TASK MATERIAL.

= Beginning of Section =

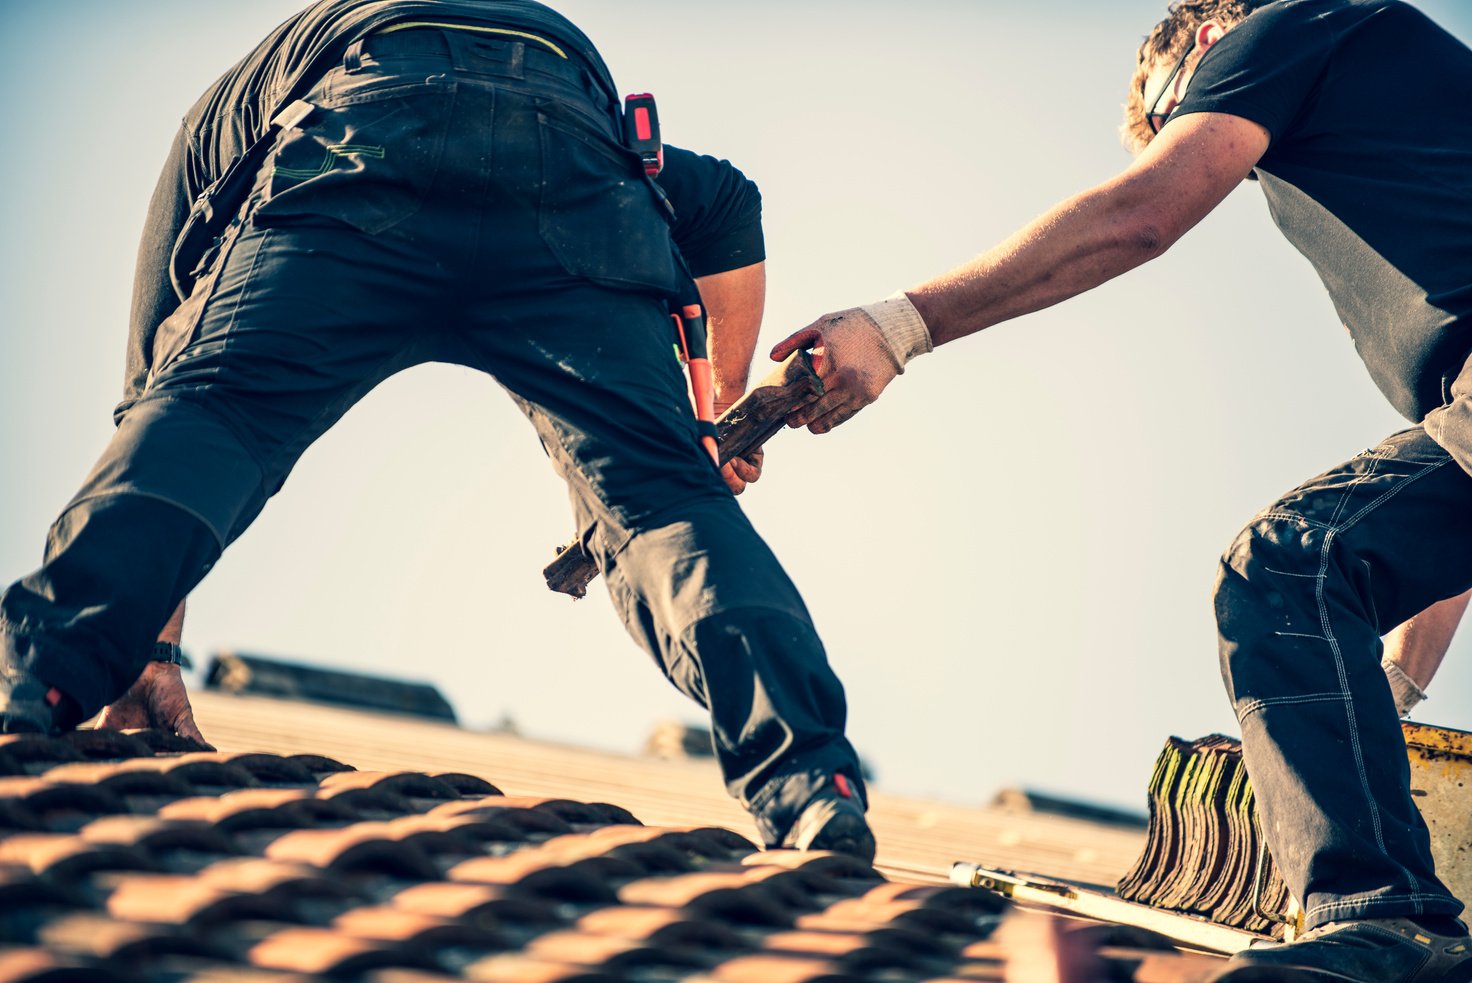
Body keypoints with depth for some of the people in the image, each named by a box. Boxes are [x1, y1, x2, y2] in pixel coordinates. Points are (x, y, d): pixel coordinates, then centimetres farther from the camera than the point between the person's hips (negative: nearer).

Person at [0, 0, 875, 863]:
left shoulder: (224, 113, 42)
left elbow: (158, 376, 35)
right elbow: (726, 203, 33)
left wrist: (149, 646, 35)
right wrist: (725, 408, 43)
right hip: (568, 166, 2)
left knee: (203, 420, 1)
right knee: (657, 496, 4)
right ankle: (807, 782, -16)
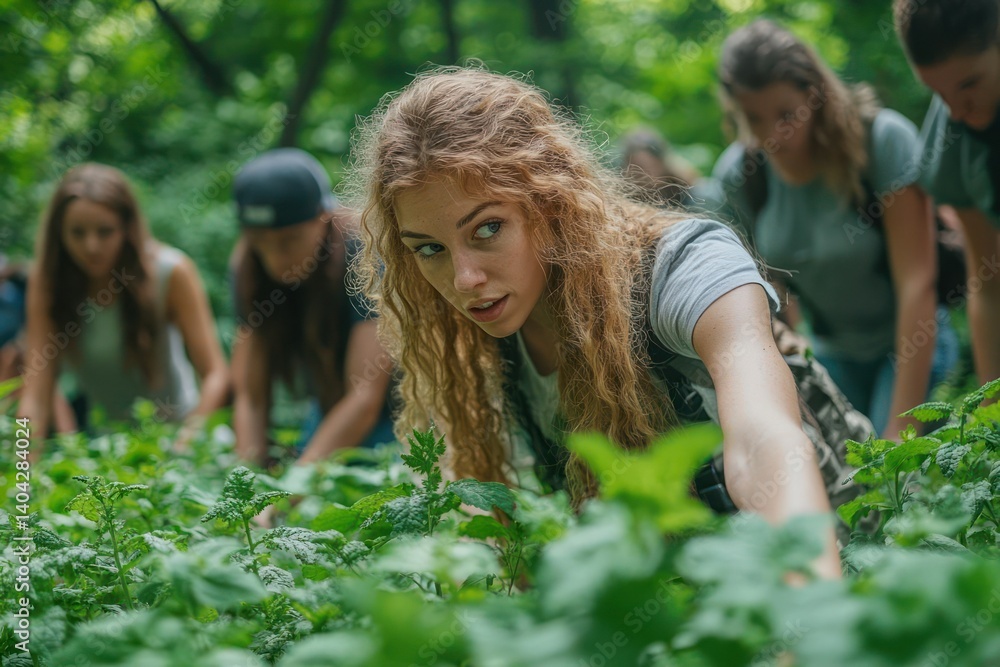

= End of Section =

EXERCISE GOAL. Could you edit the items above so that each "wrist" becomes "carpus", with everything else unchanged and the pictures left out?

EXPECTED ANSWER.
Body keypoints with depth for some of the people in the image, each named by a box. Boxes are [x1, y1, x2, y2] in pixel coordinates. Points are (x, y, d): pixel coordinates, then centimetres farther from the camera than the point between the person's hips (negative: nearer).

Person at [0, 0, 875, 863]:
left shoulder: (224, 113, 42)
left elbow: (158, 376, 35)
right elbow: (726, 203, 33)
left carpus: (149, 646, 35)
right carpus: (725, 408, 43)
right hip: (568, 166, 2)
left knee: (203, 420, 1)
right knee: (657, 496, 4)
right ankle: (807, 782, -16)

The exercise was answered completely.